(Data supplied)
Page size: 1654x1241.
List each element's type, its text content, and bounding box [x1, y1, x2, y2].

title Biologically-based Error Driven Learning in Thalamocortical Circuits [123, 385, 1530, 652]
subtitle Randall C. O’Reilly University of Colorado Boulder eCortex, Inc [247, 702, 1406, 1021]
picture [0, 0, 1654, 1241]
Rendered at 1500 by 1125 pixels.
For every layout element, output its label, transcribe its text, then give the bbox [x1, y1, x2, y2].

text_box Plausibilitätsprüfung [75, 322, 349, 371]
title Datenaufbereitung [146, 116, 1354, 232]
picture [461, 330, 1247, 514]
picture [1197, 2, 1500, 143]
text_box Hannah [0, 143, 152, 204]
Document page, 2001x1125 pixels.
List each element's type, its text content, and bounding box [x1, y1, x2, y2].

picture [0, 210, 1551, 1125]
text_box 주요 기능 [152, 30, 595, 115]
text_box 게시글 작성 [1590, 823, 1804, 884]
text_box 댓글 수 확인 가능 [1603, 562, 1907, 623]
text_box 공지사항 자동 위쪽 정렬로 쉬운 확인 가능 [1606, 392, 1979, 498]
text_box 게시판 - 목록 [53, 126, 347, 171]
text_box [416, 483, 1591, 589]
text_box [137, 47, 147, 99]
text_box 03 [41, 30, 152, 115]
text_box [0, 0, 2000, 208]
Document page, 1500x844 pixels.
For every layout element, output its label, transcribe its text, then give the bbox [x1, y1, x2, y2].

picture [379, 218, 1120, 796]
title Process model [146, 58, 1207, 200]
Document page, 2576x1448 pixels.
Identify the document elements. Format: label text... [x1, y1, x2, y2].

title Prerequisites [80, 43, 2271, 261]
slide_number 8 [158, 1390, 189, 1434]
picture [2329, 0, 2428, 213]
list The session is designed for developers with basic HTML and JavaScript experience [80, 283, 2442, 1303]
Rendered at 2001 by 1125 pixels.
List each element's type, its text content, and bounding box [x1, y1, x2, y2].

(Aim of the exercise) The records above need to be duplicated. Keep every word unchanged.

(Response to the task)
Page size: 1654x1241.
List each element's type, its text content, and bounding box [x1, y1, x2, y2].

title Biologically-based Error Driven Learning in Thalamocortical Circuits [123, 385, 1530, 652]
subtitle Randall C. O’Reilly University of Colorado Boulder eCortex, Inc [247, 702, 1406, 1021]
picture [0, 0, 1654, 1241]
Rendered at 1500 by 1125 pixels.
For every layout element, output its label, transcribe its text, then give the bbox [x1, y1, x2, y2].

text_box Plausibilitätsprüfung [75, 322, 349, 371]
title Datenaufbereitung [146, 116, 1354, 232]
picture [461, 330, 1247, 514]
picture [1197, 2, 1500, 143]
text_box Hannah [0, 143, 152, 204]
Document page, 2001x1125 pixels.
List each element's type, its text content, and bounding box [x1, y1, x2, y2].

picture [0, 210, 1551, 1125]
text_box 주요 기능 [152, 30, 595, 115]
text_box 게시글 작성 [1590, 823, 1804, 884]
text_box 댓글 수 확인 가능 [1603, 562, 1907, 623]
text_box 공지사항 자동 위쪽 정렬로 쉬운 확인 가능 [1606, 392, 1979, 498]
text_box 게시판 - 목록 [53, 126, 347, 171]
text_box [416, 483, 1591, 589]
text_box [137, 47, 147, 99]
text_box 03 [41, 30, 152, 115]
text_box [0, 0, 2000, 208]
Document page, 1500x844 pixels.
For every layout element, output its label, transcribe its text, then give the bbox [x1, y1, x2, y2].

picture [379, 218, 1120, 796]
title Process model [146, 58, 1207, 200]
Document page, 2576x1448 pixels.
Identify the document elements. Format: label text... [x1, y1, x2, y2].

title Prerequisites [80, 43, 2271, 261]
slide_number 8 [158, 1390, 189, 1434]
picture [2329, 0, 2428, 213]
list The session is designed for developers with basic HTML and JavaScript experience [80, 283, 2442, 1303]
Rendered at 2001 by 1125 pixels.
List each element's type, its text content, and bounding box [x1, y1, x2, y2].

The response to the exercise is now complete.